Le saviez-vous ? Pourquoi la valeur CO₂ « combinée simple » est-elle utilisée pour le calcul de la taxe de mise en circulation ?
Depuis le 1er juillet 2025, le calcul de la taxe de mise en circulation (TMC) en Wallonie repose sur plusieurs critères :

- le type d’énergie utilisée, 
- la puissance du moteur, 
- la masse du véhicule, 
- et le taux d’émission de CO₂ 

Cette réforme vise à encourager la mise en circulation de véhicules moins lourds et moins puissants, tout en tenant compte de leur impact environnemental.

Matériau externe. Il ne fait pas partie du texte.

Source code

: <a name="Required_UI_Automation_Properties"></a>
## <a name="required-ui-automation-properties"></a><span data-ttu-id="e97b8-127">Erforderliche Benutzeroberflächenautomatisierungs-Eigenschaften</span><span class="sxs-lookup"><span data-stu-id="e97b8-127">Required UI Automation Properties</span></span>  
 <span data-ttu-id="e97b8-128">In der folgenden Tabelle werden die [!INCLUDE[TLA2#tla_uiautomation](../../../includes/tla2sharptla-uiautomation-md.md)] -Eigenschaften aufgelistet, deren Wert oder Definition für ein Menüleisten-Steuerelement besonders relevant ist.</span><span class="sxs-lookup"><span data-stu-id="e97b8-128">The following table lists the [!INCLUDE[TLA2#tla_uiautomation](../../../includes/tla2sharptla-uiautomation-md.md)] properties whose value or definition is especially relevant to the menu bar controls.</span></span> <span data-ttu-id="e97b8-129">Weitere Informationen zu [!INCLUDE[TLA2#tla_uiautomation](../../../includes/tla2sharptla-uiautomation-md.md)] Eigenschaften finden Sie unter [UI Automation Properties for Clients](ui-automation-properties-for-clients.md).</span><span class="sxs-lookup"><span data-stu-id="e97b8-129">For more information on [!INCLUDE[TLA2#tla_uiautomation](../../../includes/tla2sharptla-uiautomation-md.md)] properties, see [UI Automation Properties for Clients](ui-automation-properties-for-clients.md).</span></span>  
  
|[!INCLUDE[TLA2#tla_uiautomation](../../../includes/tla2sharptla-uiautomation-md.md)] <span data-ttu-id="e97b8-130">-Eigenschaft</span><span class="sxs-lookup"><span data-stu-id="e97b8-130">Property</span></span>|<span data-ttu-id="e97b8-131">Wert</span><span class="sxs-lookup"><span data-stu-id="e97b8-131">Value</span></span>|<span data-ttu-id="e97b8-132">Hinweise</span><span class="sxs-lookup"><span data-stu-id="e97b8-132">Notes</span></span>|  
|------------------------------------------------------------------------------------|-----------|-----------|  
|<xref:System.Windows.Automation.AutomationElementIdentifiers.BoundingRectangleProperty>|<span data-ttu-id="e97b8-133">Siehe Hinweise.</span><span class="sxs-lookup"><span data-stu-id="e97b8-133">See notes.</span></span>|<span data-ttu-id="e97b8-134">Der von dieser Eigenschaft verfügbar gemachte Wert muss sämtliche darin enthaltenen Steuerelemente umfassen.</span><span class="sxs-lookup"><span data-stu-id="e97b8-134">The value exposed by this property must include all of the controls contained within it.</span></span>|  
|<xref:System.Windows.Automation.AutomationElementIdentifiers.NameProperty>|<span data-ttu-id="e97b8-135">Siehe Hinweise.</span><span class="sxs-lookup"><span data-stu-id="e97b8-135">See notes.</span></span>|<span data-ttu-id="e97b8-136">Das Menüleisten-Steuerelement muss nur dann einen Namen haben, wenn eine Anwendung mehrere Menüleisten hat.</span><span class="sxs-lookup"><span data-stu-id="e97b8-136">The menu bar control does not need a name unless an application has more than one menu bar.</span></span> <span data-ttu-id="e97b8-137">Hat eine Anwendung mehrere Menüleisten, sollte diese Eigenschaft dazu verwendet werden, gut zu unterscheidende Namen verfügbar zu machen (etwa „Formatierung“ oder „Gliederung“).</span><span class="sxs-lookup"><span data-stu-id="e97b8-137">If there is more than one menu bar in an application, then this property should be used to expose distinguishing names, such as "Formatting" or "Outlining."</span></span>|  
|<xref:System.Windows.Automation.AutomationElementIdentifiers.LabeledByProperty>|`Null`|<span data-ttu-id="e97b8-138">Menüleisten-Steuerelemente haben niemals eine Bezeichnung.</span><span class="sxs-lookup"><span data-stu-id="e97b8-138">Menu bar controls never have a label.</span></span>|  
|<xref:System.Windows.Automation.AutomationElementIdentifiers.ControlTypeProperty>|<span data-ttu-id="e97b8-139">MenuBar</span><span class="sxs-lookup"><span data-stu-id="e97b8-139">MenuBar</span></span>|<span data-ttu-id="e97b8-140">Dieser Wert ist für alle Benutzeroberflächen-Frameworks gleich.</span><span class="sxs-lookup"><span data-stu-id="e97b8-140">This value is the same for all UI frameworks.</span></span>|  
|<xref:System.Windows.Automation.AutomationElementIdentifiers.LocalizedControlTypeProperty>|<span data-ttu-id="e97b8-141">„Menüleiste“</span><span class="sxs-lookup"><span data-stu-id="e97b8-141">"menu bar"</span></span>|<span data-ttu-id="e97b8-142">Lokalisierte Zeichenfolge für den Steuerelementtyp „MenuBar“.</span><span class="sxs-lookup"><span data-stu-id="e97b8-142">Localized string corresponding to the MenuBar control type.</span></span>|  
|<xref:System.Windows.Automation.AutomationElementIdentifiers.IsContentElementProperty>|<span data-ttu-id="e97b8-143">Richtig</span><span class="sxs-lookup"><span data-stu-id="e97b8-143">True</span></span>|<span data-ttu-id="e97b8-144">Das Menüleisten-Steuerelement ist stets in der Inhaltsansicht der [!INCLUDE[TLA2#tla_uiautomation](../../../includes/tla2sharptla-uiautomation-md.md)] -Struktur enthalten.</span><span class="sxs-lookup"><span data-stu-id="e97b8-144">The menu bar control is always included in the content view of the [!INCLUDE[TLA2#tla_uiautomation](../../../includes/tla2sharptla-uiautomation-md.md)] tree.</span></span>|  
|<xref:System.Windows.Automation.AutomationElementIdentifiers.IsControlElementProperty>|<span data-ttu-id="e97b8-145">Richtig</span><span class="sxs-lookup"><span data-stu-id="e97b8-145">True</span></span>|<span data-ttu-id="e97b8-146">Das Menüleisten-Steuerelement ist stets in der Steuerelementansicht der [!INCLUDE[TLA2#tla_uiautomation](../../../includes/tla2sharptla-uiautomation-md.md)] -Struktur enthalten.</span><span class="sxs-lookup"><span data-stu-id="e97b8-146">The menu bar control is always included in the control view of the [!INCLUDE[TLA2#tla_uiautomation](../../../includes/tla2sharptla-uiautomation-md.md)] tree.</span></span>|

Le taux d’émission de CO₂ 

Pour l’ensemble des véhicules, l’administration fiscale utilise le taux de CO₂ combiné simple.  Ce taux correspond au résultat global du cycle d’homologation WLTP. Il synthétise les consommations et émissions mesurées lors des différentes phases du cycle, qui reproduisent des conditions de conduite urbaine, extra‑urbaine et autoroutière. Il s’agit d’une valeur unique et standardisée, destinée à estimer le comportement énergétique et environnemental moyen du véhicule, sans distinguer l’origine des sources d’énergie utilisées. 

La législation prévoit l’utilisation de la norme WLTP. 
En l’absence de celle‑ci, l’administration applique la norme NEDC ou, le cas échéant, la norme FC

Si aucune donnée n’est disponible, l’administration applique la valeur par défaut prévue par la législation. 

La législation ne prévoit pas l’utilisation d’une norme distincte pour les véhicules hybrides, telle que la valeur de CO₂ combinée pondérée. 

 

Un traitement qui tient compte de l’hybridation 

Quid pour mon véhicule hybride ?  Le recours à la valeur combinée simple ne signifie pas que l’hybridation est ignorée dans le calcul de la taxe de mise en circulation. Le législateur a en effet prévu un coefficient énergie/carburant réduit à 0,8, ce qui correspond à une réduction de 20 % de la taxe par rapport à un véhicule exclusivement thermique. 

Les véhicules hybrides auto‑rechargeables (FHEV) ne disposent, de toute façon, que d’une valeur CO₂ combinée simple. Leur conception technique (masse, récupération d’énergie, efficience du système) leur confère généralement un bilan CO₂ plus favorable que celui des hybrides rechargeables.